◆ **Problem details**:
Below is a set of entries; give all of them again exactly.

[Saved data entries]
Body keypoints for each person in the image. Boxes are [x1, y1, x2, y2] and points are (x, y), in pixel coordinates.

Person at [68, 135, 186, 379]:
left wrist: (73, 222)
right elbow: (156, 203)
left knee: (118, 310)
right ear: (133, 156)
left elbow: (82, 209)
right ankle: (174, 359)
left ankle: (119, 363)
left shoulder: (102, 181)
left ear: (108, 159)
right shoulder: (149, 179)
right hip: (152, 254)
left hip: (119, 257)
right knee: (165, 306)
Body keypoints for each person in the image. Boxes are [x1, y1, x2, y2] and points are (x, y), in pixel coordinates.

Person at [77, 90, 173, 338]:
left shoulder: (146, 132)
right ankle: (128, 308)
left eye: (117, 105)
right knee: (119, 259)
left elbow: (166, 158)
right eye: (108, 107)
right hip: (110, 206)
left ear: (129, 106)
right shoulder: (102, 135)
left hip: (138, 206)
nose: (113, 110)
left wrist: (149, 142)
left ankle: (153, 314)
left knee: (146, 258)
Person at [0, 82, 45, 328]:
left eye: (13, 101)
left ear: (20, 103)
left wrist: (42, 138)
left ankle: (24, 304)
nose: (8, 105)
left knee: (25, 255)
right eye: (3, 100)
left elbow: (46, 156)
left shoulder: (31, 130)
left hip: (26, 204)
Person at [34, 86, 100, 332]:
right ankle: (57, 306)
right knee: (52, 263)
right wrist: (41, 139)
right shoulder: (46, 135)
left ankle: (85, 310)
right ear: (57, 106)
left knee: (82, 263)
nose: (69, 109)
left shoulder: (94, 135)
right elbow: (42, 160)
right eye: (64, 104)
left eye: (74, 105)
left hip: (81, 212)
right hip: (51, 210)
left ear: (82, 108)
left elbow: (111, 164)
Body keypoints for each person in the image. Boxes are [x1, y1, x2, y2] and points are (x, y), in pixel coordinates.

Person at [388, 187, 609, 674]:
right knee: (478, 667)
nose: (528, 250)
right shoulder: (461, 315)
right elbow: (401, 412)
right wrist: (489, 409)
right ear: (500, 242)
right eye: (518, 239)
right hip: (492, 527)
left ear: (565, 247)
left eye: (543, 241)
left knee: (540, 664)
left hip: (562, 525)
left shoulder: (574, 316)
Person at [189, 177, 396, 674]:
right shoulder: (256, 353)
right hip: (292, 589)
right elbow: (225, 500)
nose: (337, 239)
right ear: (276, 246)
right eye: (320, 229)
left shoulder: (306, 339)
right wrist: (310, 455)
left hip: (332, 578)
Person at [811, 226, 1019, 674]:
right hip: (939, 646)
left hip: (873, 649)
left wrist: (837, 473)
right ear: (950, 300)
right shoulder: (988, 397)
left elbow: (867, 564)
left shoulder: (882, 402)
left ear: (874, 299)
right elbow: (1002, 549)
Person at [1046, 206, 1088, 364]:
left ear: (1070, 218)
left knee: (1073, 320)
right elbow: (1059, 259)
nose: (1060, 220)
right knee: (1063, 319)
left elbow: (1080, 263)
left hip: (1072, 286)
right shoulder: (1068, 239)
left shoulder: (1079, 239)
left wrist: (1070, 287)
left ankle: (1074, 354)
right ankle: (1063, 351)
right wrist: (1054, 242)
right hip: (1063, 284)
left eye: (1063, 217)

◆ **Answer to the problem**:
Body keypoints for each person in the image. Boxes are [x1, y1, x2, y2] and points are (x, y), in pixel coordinates.

Person at [68, 135, 186, 379]:
left wrist: (73, 222)
right elbow: (156, 203)
left knee: (118, 310)
right ear: (133, 156)
left elbow: (82, 209)
right ankle: (174, 359)
left ankle: (119, 363)
left shoulder: (102, 181)
left ear: (108, 159)
right shoulder: (149, 179)
right hip: (152, 254)
left hip: (119, 257)
right knee: (165, 306)
Body keypoints for each person in the image. Boxes are [x1, y1, x2, y2] and points are (x, y), in pixel coordinates.

Person at [77, 90, 173, 338]:
left shoulder: (146, 132)
right ankle: (128, 308)
left eye: (117, 105)
right knee: (119, 259)
left elbow: (166, 158)
right eye: (108, 107)
right hip: (110, 206)
left ear: (129, 106)
right shoulder: (102, 135)
left hip: (138, 206)
nose: (113, 110)
left wrist: (149, 142)
left ankle: (153, 314)
left knee: (146, 258)
Person at [0, 82, 45, 328]:
left eye: (13, 101)
left ear: (20, 103)
left wrist: (42, 138)
left ankle: (24, 304)
nose: (8, 105)
left knee: (25, 255)
right eye: (3, 100)
left elbow: (46, 156)
left shoulder: (31, 130)
left hip: (26, 204)
Person at [34, 86, 100, 332]:
right ankle: (57, 306)
right knee: (52, 263)
right wrist: (41, 139)
right shoulder: (46, 135)
left ankle: (85, 310)
right ear: (57, 106)
left knee: (82, 263)
nose: (69, 109)
left shoulder: (94, 135)
right elbow: (42, 160)
right eye: (64, 104)
left eye: (74, 105)
left hip: (81, 212)
right hip: (51, 210)
left ear: (82, 108)
left elbow: (111, 164)
Body keypoints for each person in the image. Boxes are [x1, y1, x2, y2] and points are (x, y), in pixel coordinates.

Person at [388, 187, 609, 674]:
right knee: (478, 667)
nose: (528, 250)
right shoulder: (461, 315)
right elbow: (401, 412)
right wrist: (489, 409)
right ear: (500, 242)
right eye: (518, 239)
right hip: (492, 527)
left ear: (565, 247)
left eye: (543, 241)
left knee: (540, 664)
left hip: (562, 525)
left shoulder: (574, 316)
Person at [189, 177, 396, 674]:
right shoulder: (256, 353)
right hip: (292, 589)
right elbow: (225, 500)
nose: (337, 239)
right ear: (276, 246)
right eye: (320, 229)
left shoulder: (306, 339)
right wrist: (310, 455)
left hip: (332, 578)
Person at [811, 226, 1019, 674]:
right hip: (939, 646)
left hip: (873, 649)
left wrist: (837, 473)
right ear: (950, 300)
right shoulder: (988, 397)
left elbow: (867, 564)
left shoulder: (882, 402)
left ear: (874, 299)
right elbow: (1002, 549)
Person at [1046, 206, 1088, 364]:
left ear: (1070, 218)
left knee: (1073, 320)
right elbow: (1059, 259)
nose: (1060, 220)
right knee: (1063, 319)
left elbow: (1080, 263)
left hip: (1072, 286)
right shoulder: (1068, 239)
left shoulder: (1079, 239)
left wrist: (1070, 287)
left ankle: (1074, 354)
right ankle: (1063, 351)
right wrist: (1054, 242)
right hip: (1063, 284)
left eye: (1063, 217)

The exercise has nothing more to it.